■ **Records supplied**
%%
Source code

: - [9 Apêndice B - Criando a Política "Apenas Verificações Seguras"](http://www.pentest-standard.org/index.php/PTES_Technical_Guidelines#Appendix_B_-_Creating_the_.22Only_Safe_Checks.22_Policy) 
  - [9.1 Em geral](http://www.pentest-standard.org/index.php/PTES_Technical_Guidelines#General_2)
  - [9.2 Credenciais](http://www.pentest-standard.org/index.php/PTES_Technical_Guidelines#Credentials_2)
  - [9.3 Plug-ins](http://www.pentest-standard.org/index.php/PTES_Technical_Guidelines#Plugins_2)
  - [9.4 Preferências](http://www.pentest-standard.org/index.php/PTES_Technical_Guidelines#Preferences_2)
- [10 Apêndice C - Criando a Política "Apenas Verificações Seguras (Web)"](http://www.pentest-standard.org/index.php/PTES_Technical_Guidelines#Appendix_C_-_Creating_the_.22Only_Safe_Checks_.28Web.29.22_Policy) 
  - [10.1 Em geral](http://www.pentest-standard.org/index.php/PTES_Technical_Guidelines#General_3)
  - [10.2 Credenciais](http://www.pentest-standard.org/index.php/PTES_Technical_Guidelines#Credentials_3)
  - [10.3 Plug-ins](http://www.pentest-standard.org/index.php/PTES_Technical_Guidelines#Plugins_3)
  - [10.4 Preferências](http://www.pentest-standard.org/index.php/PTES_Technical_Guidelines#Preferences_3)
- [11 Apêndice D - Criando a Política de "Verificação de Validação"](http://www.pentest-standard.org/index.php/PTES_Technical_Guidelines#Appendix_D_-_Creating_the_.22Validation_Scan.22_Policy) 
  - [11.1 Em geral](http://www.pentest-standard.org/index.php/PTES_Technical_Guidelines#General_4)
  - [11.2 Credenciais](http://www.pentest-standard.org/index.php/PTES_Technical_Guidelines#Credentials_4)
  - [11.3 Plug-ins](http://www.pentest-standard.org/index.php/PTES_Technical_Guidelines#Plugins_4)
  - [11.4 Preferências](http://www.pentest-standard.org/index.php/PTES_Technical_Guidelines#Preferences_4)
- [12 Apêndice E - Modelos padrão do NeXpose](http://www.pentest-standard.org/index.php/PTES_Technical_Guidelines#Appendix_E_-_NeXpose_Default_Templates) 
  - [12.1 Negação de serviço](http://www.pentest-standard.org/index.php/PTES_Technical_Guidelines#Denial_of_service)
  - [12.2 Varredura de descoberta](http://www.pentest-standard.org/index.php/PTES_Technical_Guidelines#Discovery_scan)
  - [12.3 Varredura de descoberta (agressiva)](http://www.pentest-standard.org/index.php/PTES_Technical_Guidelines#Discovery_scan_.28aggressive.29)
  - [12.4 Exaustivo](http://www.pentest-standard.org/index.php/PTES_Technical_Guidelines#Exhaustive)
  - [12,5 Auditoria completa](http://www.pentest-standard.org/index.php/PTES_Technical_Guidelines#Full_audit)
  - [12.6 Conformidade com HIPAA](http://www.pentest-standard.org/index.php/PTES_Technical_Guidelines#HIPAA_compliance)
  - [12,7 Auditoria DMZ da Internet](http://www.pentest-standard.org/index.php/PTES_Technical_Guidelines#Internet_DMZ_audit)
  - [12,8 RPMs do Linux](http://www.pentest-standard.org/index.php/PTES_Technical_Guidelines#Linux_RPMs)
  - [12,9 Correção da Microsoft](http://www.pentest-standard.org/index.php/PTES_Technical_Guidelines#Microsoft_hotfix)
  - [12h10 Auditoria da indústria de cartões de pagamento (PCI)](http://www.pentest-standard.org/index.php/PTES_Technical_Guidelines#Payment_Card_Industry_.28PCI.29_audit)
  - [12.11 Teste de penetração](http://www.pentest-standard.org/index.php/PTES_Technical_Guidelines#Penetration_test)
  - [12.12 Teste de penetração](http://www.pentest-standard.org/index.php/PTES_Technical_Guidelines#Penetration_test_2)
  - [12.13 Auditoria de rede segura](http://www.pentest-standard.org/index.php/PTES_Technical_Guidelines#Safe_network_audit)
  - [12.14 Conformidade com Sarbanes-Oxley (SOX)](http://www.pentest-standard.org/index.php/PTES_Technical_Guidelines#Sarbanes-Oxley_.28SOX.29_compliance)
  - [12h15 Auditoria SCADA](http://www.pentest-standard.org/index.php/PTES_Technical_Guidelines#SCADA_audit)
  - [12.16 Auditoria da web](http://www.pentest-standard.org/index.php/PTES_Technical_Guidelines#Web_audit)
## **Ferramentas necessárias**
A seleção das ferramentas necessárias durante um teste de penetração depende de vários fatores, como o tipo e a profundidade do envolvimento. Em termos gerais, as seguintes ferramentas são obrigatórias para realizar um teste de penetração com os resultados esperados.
%%
The entries listed above are to be output exactly. Leave none out.

■ **Written solution**
Source code

: - [9 Apêndice B - Criando a Política "Apenas Verificações Seguras"](http://www.pentest-standard.org/index.php/PTES_Technical_Guidelines#Appendix_B_-_Creating_the_.22Only_Safe_Checks.22_Policy) 
  - [9.1 Em geral](http://www.pentest-standard.org/index.php/PTES_Technical_Guidelines#General_2)
  - [9.2 Credenciais](http://www.pentest-standard.org/index.php/PTES_Technical_Guidelines#Credentials_2)
  - [9.3 Plug-ins](http://www.pentest-standard.org/index.php/PTES_Technical_Guidelines#Plugins_2)
  - [9.4 Preferências](http://www.pentest-standard.org/index.php/PTES_Technical_Guidelines#Preferences_2)
- [10 Apêndice C - Criando a Política "Apenas Verificações Seguras (Web)"](http://www.pentest-standard.org/index.php/PTES_Technical_Guidelines#Appendix_C_-_Creating_the_.22Only_Safe_Checks_.28Web.29.22_Policy) 
  - [10.1 Em geral](http://www.pentest-standard.org/index.php/PTES_Technical_Guidelines#General_3)
  - [10.2 Credenciais](http://www.pentest-standard.org/index.php/PTES_Technical_Guidelines#Credentials_3)
  - [10.3 Plug-ins](http://www.pentest-standard.org/index.php/PTES_Technical_Guidelines#Plugins_3)
  - [10.4 Preferências](http://www.pentest-standard.org/index.php/PTES_Technical_Guidelines#Preferences_3)
- [11 Apêndice D - Criando a Política de "Verificação de Validação"](http://www.pentest-standard.org/index.php/PTES_Technical_Guidelines#Appendix_D_-_Creating_the_.22Validation_Scan.22_Policy) 
  - [11.1 Em geral](http://www.pentest-standard.org/index.php/PTES_Technical_Guidelines#General_4)
  - [11.2 Credenciais](http://www.pentest-standard.org/index.php/PTES_Technical_Guidelines#Credentials_4)
  - [11.3 Plug-ins](http://www.pentest-standard.org/index.php/PTES_Technical_Guidelines#Plugins_4)
  - [11.4 Preferências](http://www.pentest-standard.org/index.php/PTES_Technical_Guidelines#Preferences_4)
- [12 Apêndice E - Modelos padrão do NeXpose](http://www.pentest-standard.org/index.php/PTES_Technical_Guidelines#Appendix_E_-_NeXpose_Default_Templates) 
  - [12.1 Negação de serviço](http://www.pentest-standard.org/index.php/PTES_Technical_Guidelines#Denial_of_service)
  - [12.2 Varredura de descoberta](http://www.pentest-standard.org/index.php/PTES_Technical_Guidelines#Discovery_scan)
  - [12.3 Varredura de descoberta (agressiva)](http://www.pentest-standard.org/index.php/PTES_Technical_Guidelines#Discovery_scan_.28aggressive.29)
  - [12.4 Exaustivo](http://www.pentest-standard.org/index.php/PTES_Technical_Guidelines#Exhaustive)
  - [12,5 Auditoria completa](http://www.pentest-standard.org/index.php/PTES_Technical_Guidelines#Full_audit)
  - [12.6 Conformidade com HIPAA](http://www.pentest-standard.org/index.php/PTES_Technical_Guidelines#HIPAA_compliance)
  - [12,7 Auditoria DMZ da Internet](http://www.pentest-standard.org/index.php/PTES_Technical_Guidelines#Internet_DMZ_audit)
  - [12,8 RPMs do Linux](http://www.pentest-standard.org/index.php/PTES_Technical_Guidelines#Linux_RPMs)
  - [12,9 Correção da Microsoft](http://www.pentest-standard.org/index.php/PTES_Technical_Guidelines#Microsoft_hotfix)
  - [12h10 Auditoria da indústria de cartões de pagamento (PCI)](http://www.pentest-standard.org/index.php/PTES_Technical_Guidelines#Payment_Card_Industry_.28PCI.29_audit)
  - [12.11 Teste de penetração](http://www.pentest-standard.org/index.php/PTES_Technical_Guidelines#Penetration_test)
  - [12.12 Teste de penetração](http://www.pentest-standard.org/index.php/PTES_Technical_Guidelines#Penetration_test_2)
  - [12.13 Auditoria de rede segura](http://www.pentest-standard.org/index.php/PTES_Technical_Guidelines#Safe_network_audit)
  - [12.14 Conformidade com Sarbanes-Oxley (SOX)](http://www.pentest-standard.org/index.php/PTES_Technical_Guidelines#Sarbanes-Oxley_.28SOX.29_compliance)
  - [12h15 Auditoria SCADA](http://www.pentest-standard.org/index.php/PTES_Technical_Guidelines#SCADA_audit)
  - [12.16 Auditoria da web](http://www.pentest-standard.org/index.php/PTES_Technical_Guidelines#Web_audit)
## **Ferramentas necessárias**
A seleção das ferramentas necessárias durante um teste de penetração depende de vários fatores, como o tipo e a profundidade do envolvimento. Em termos gerais, as seguintes ferramentas são obrigatórias para realizar um teste de penetração com os resultados esperados.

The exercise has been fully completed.